DATA SHOWN –
---------------

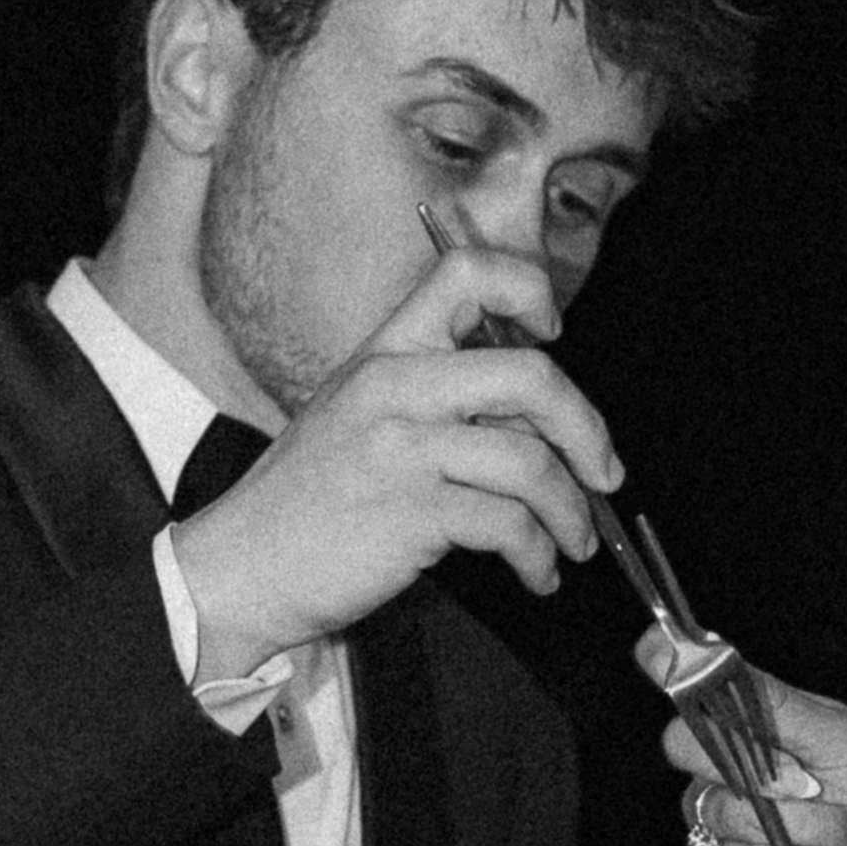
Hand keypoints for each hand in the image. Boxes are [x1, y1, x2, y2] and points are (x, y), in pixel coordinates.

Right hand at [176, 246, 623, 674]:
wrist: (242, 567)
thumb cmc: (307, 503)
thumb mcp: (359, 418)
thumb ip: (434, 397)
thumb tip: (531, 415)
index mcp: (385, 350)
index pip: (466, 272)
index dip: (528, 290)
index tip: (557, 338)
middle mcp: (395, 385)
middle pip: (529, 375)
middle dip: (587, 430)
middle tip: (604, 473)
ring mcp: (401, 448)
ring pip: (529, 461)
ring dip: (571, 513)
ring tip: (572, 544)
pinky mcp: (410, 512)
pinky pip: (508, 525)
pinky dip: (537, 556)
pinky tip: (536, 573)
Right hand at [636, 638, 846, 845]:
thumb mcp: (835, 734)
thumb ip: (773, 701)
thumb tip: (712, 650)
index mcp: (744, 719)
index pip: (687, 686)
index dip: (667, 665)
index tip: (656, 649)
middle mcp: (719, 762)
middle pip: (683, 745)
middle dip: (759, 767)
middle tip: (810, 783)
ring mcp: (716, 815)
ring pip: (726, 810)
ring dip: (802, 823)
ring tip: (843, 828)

---------------

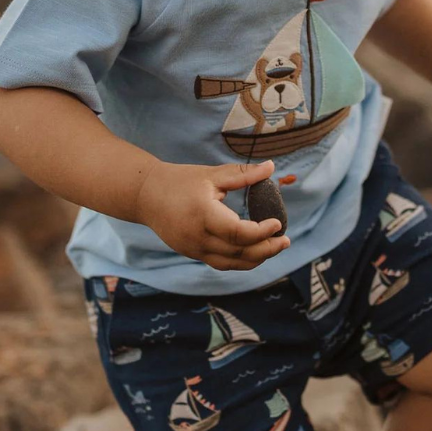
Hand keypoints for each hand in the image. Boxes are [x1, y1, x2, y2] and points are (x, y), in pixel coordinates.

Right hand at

---------------

EXERCISE PROMPT – In the listing above, find the line with "middle dip: (759, 767)" and the line with "ring tip: (843, 828)", then reproduce both and every line between them exactly.

EXERCISE OUTPUT –
middle dip: (759, 767)
middle tip: (810, 783)
ring mcp: (716, 815)
ring pip: (726, 810)
ring dip: (802, 823)
ring tip: (843, 828)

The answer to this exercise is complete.